Whenever I hear those words from clients, I know I might be in for a long interview. It usually means they don’t know what they want to say. And, they think I can make up a three minute speech on the spot and deliver it to them on a silver platter in an hour or two. Right.

I write a lot of these short speeches. A lot. Be warned – they can be very
time-consuming. A lot of the research time you expend for short speeches is
geared to determining what you won’t actually need to use. But, you
have to go there if only to find out that you don’t have to go there.

Let’s say your speaker is called on to give a one-minute ribbon-cutting
speech. Sounds easy enough. Or, is it? What’s the event? Is it a new building
on an old site or a refurbished building on an existing site? Who will be there? What’s the history of the enterprise? What’s the connection between your speaker and the event? How many people do you have to acknowledge in a one-minute speech? Do you have time to acknowledge any? And so the
questions go on and on, and you can see why it is not quite so simple as
“I only need a few words … ” implies.

In a counter-intuitive sort of way, the shorter the speech, the longer it takes
to write. Unless you are an in-house speechwriter, or you otherwise know
your client and his needs very well, don’t fool yourself into thinking you can
spit out a three-minute speech on a moment’s notice. You can’t.

The moral? Just because it’s short doesn’t mean it’s easy. Or cheap. Trust me on this.

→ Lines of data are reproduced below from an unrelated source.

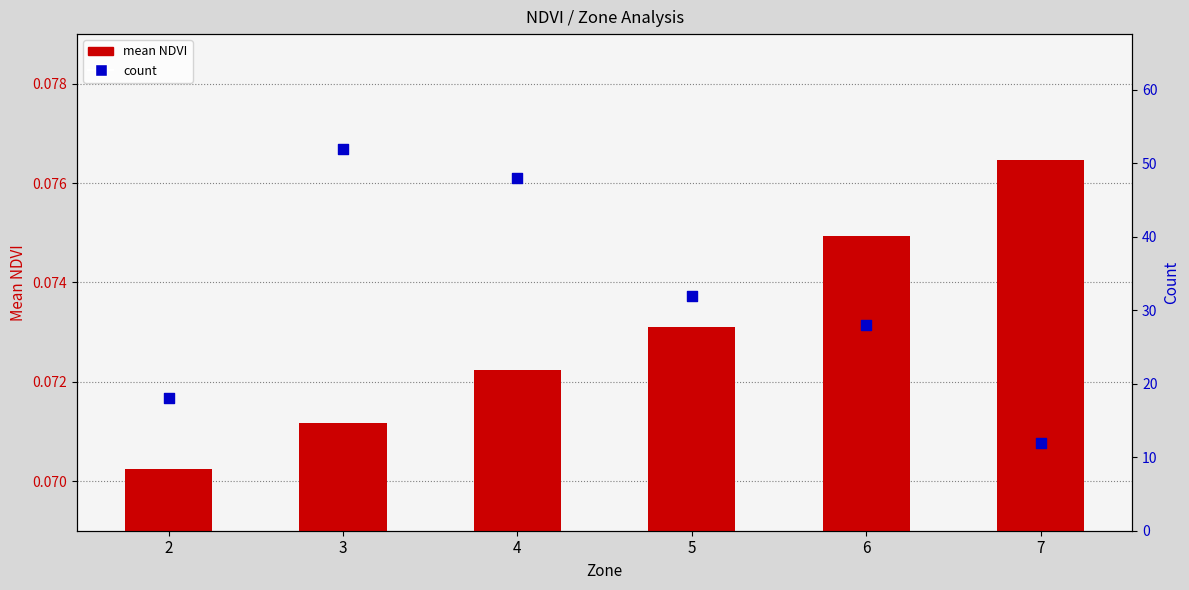

At how many categories does at least one series exceed 10?

6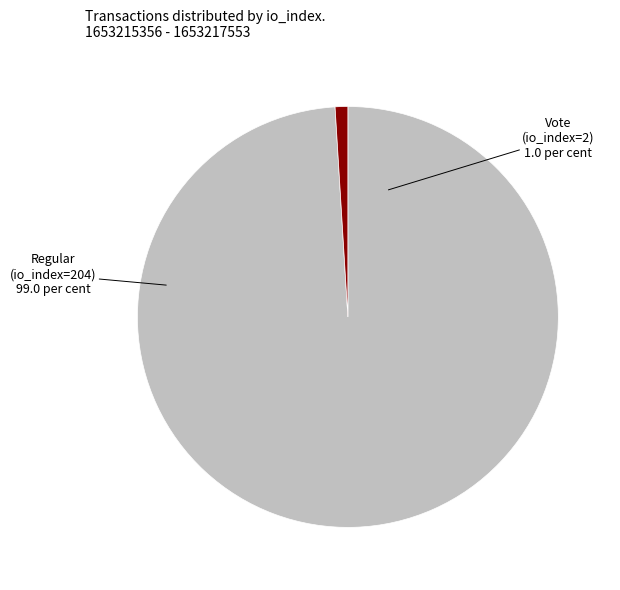

Combined, do Vote (io_index=2) and Regular (io_index=204) account for over 50%?

Yes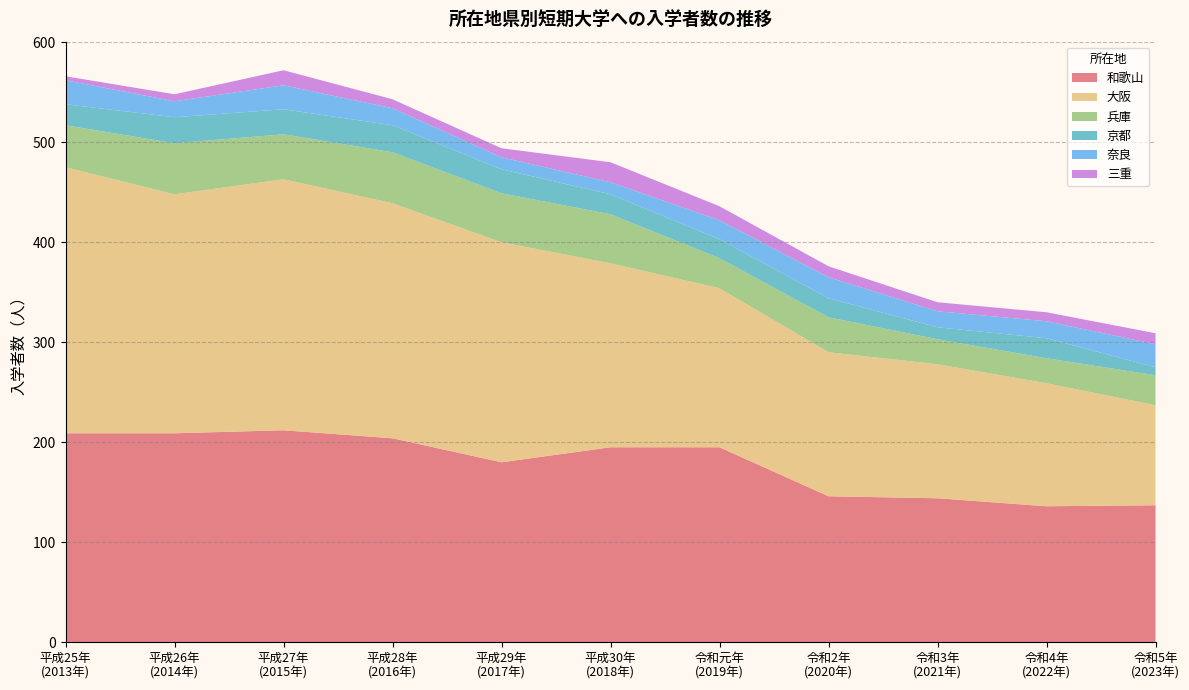

What is the maximum value for 和歌山?

212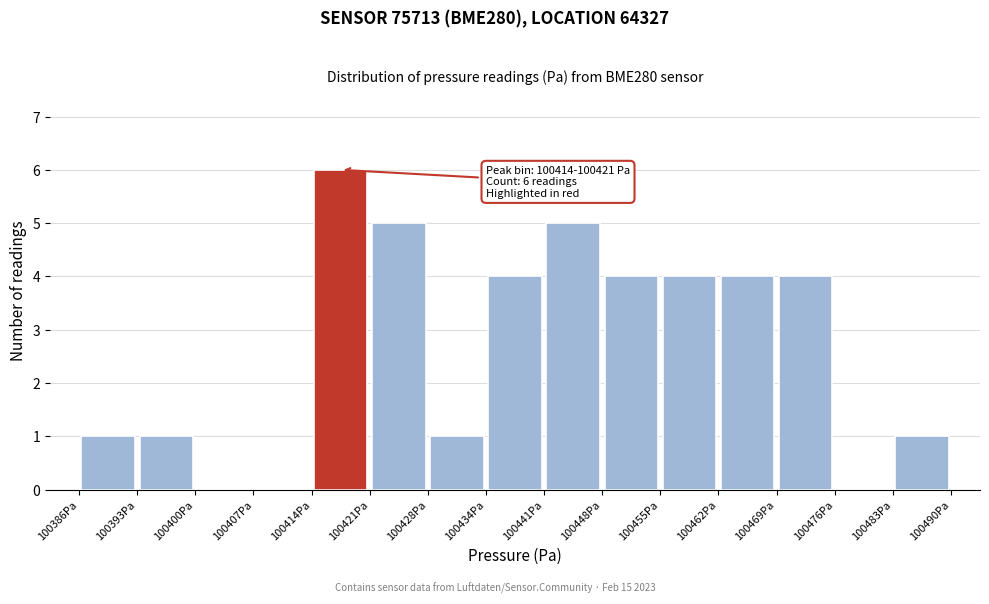

Which range on the x-axis has the tallest bar?

100414 to 100421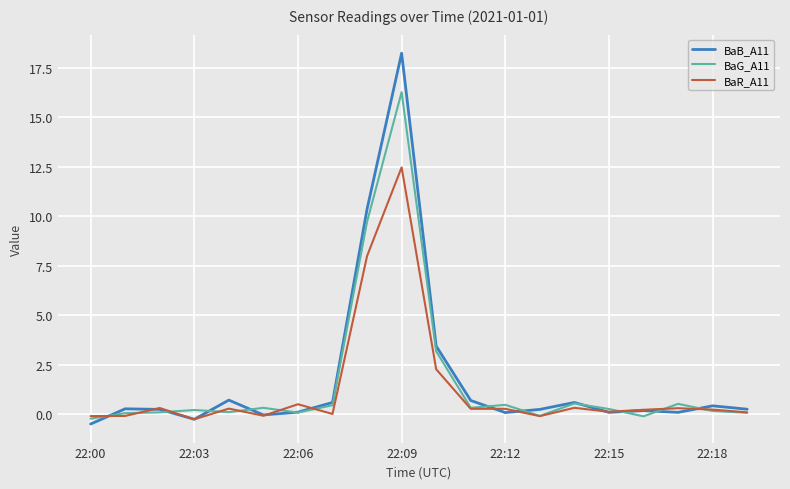

True or false: BaB_A11 has more than 2 points higher than both neighbors.

True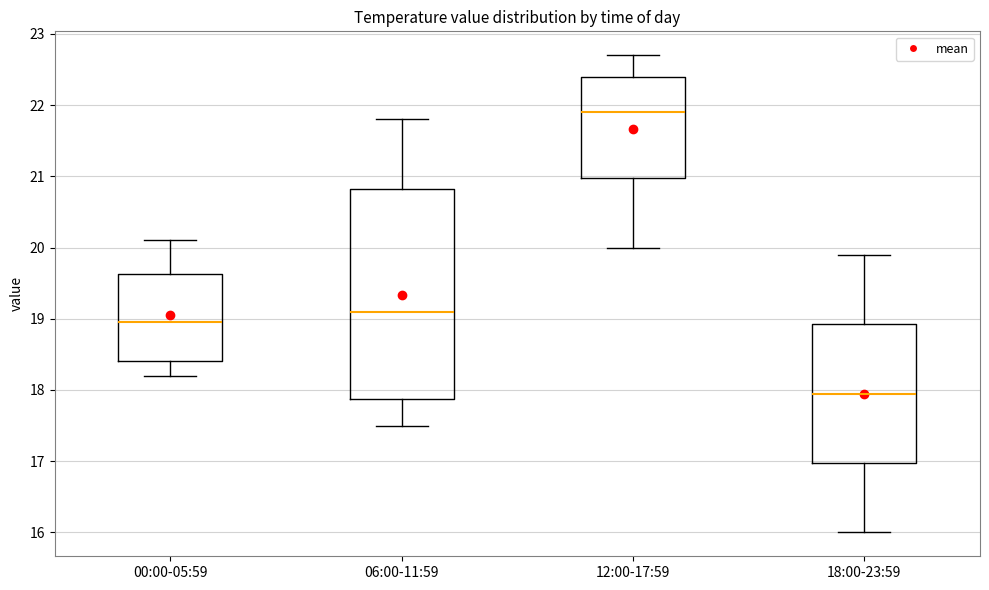

Reading left to right, read every box against the y-axis: the position of its median line, the range the box covers, and the ends of its whiskers. The values are not printed on the chart, so give them approximately, as read against the axis.

00:00-05:59: median 19.0, box 18.4 to 19.6, whiskers 18.2 to 20.1
06:00-11:59: median 19.1, box 17.9 to 20.8, whiskers 17.5 to 21.8
12:00-17:59: median 21.9, box 21.0 to 22.4, whiskers 20.0 to 22.7
18:00-23:59: median 18.0, box 17.0 to 18.9, whiskers 16.0 to 19.9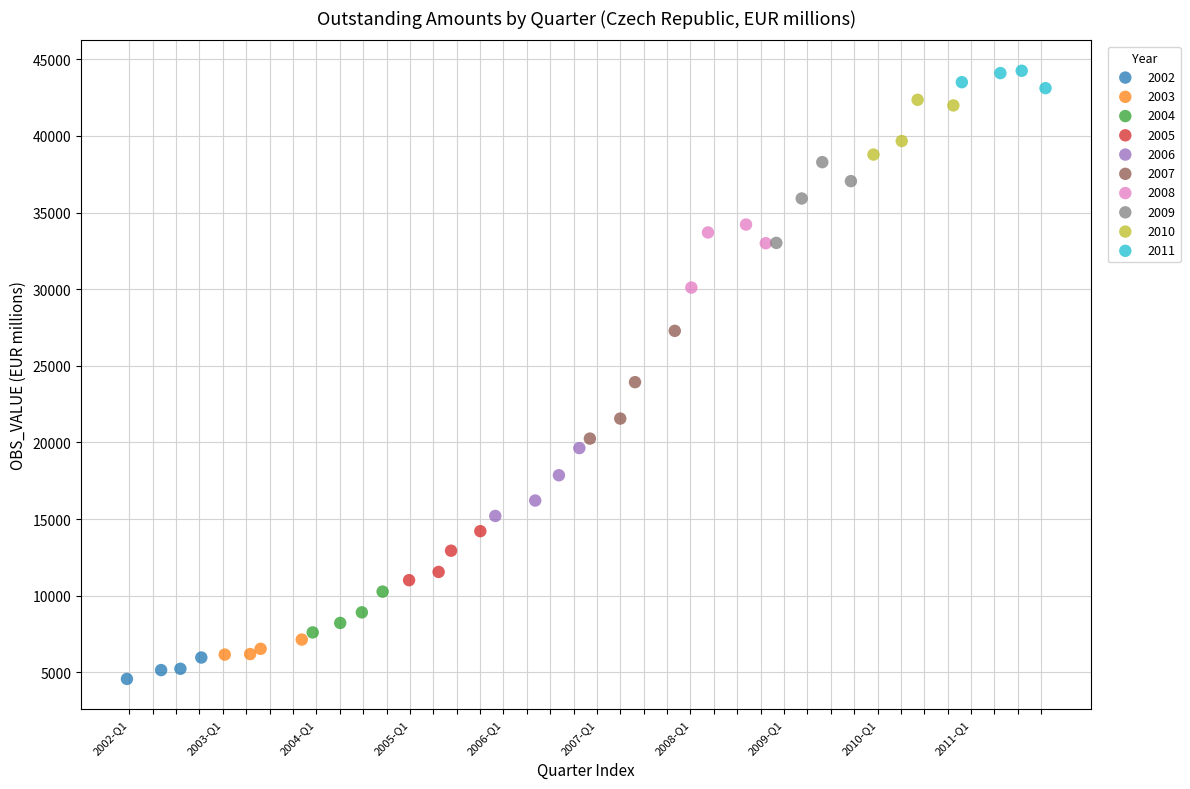

Which series contains the highest Y value?

2011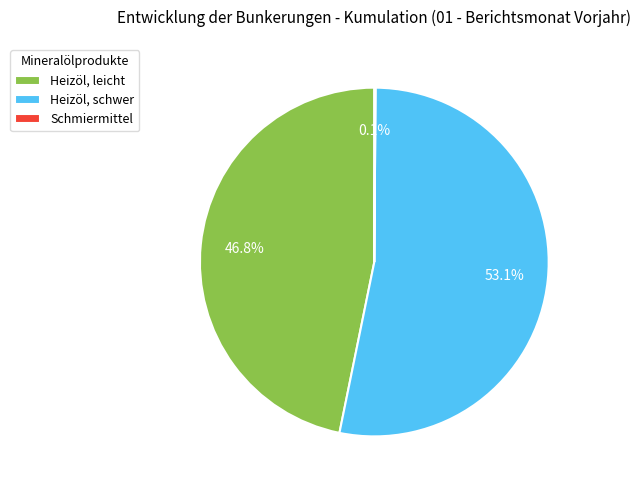

What percentage is the Heizöl, schwer slice, to the nearest percent?

53%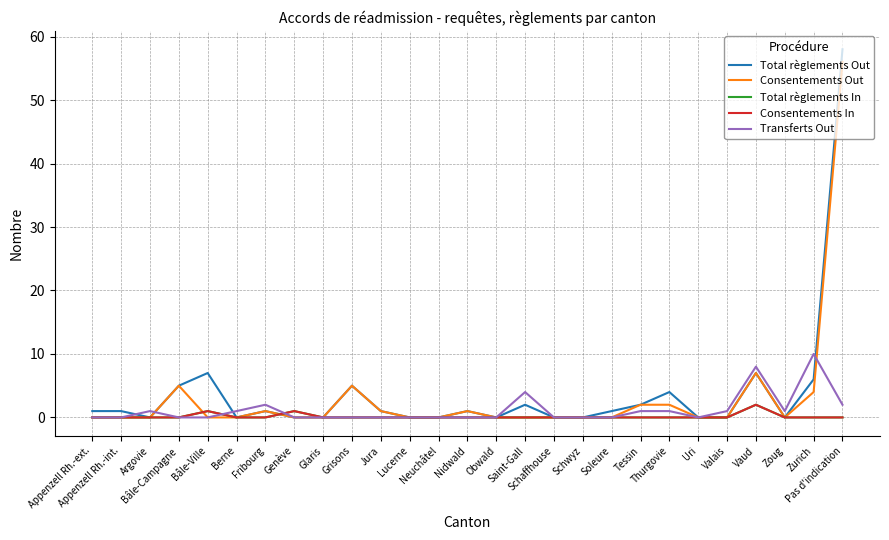

Does the chart have visible grid lines?

Yes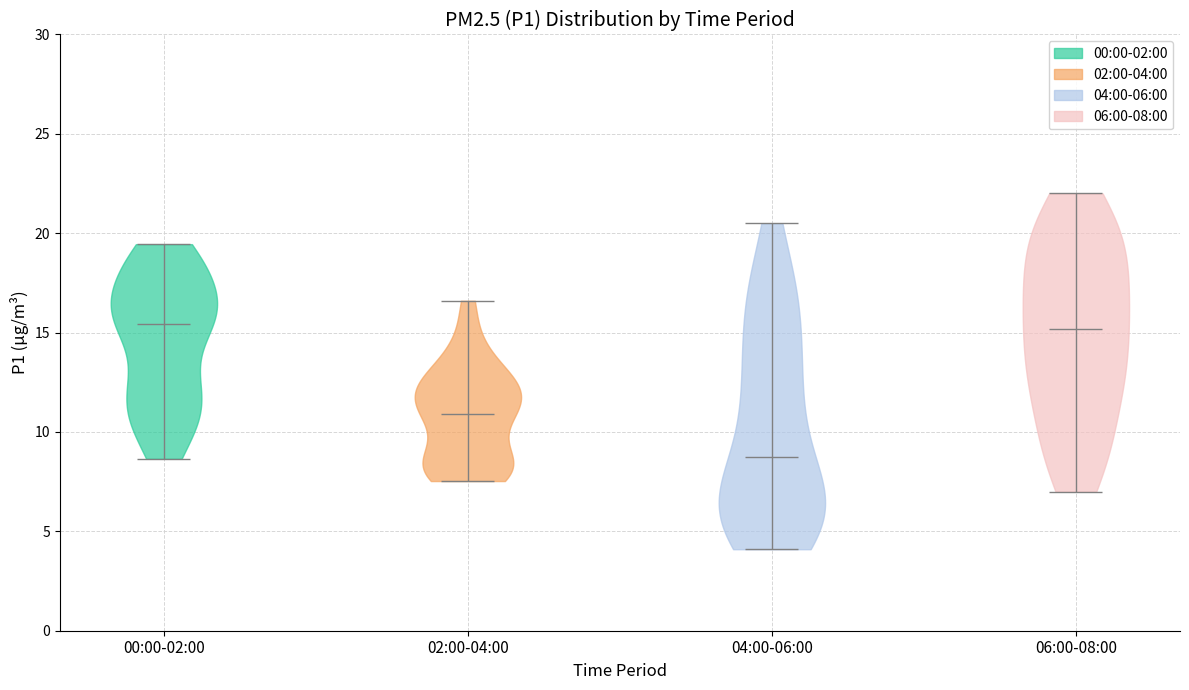

Which violin has the lowest median line?

04:00-06:00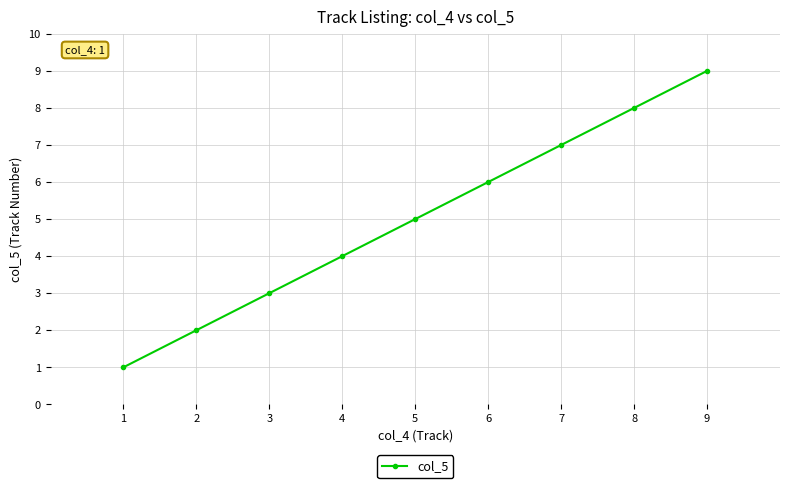

Is it true that the value at 8 is 3?

False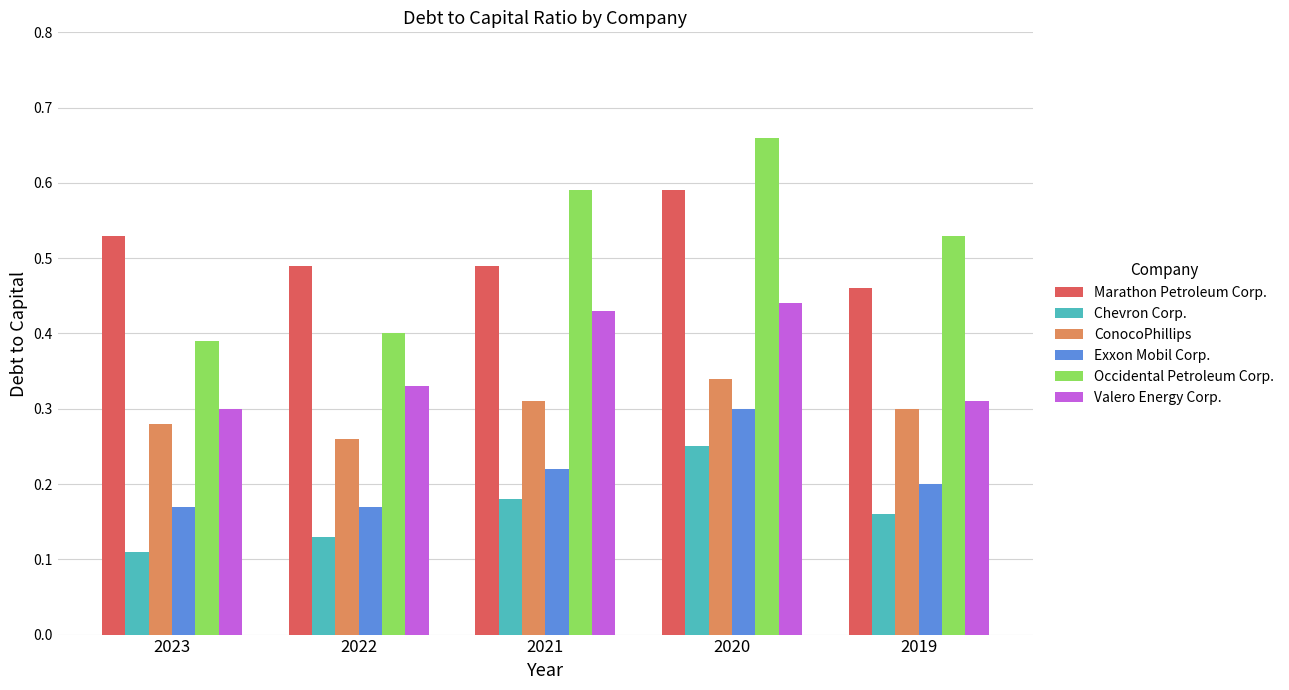

The value of Exxon Mobil Corp. at 2020 is 0.3. True or false?

True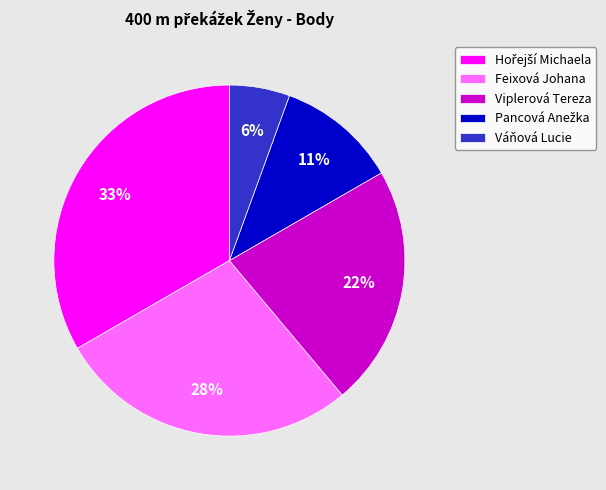

Count the number of slices in the pie.

5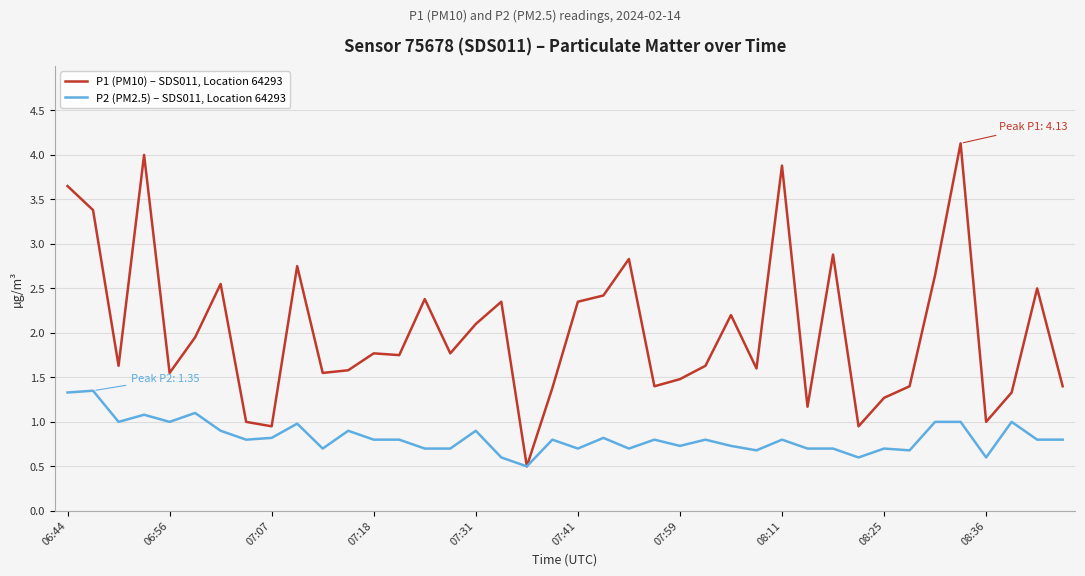

What is the minimum value shown in the chart?

0.5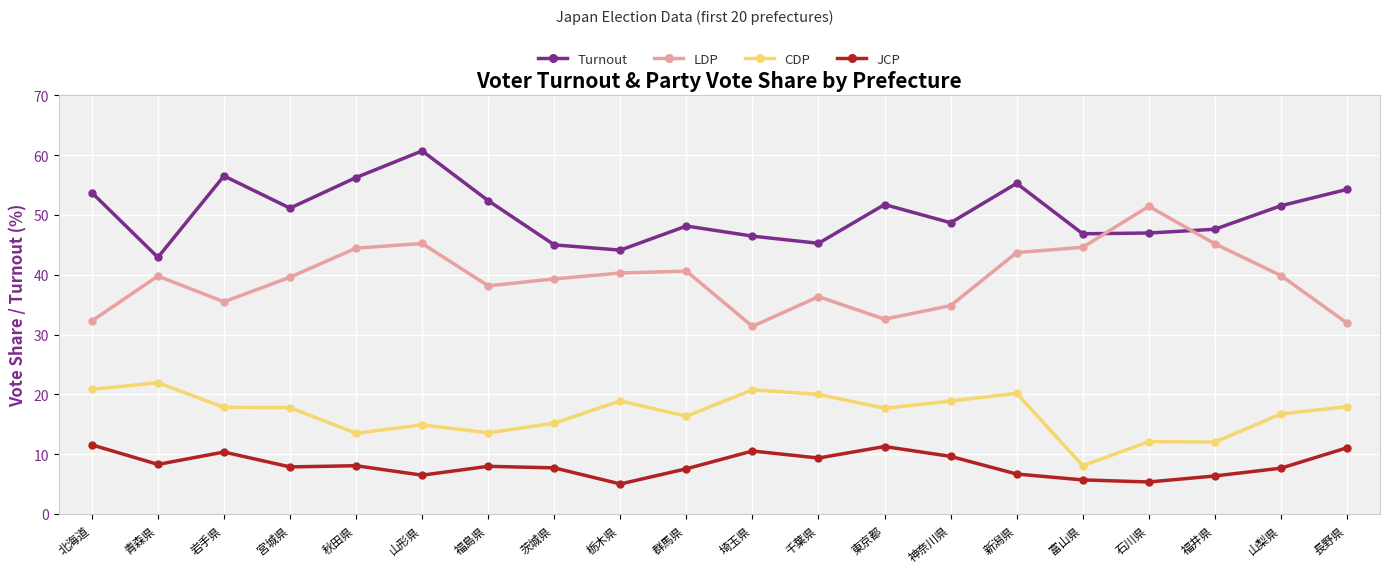

How many interior local peaks does the LDP series have?

5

In Praise of Failure – Theirs, Not Yours

As I sit down with my clients, looking for message and motive, I despair when they begin the interview with how they want to tell their audiences about their great new policy, new direction, or new product. When they do that, I know I have got a lot of work to do. Not because I don’t want to write about the new policy, direction, or product. We can get to that. It’s just not a very compelling way to start.

So, how are you going to get audiences to buy-in to whatever it is your
clients are selling? One way to start is having them talk not about their
great successes, but about their grand failures. Stories of failure are much
more interesting. They tend to speak to our common humanity. They give
the speaker the opportunity to talk about how they ultimately triumphed.
Audiences bite because they, too, have made mistakes, and your speakers’
confessions make them sound refreshingly human and imperfect. And, they
want to know how their story ends. This, of course, is the perfect opening for the messaging your speakers want to get to.

With a happy ending of course.

So, get your clients to confess. It’s good for the soul.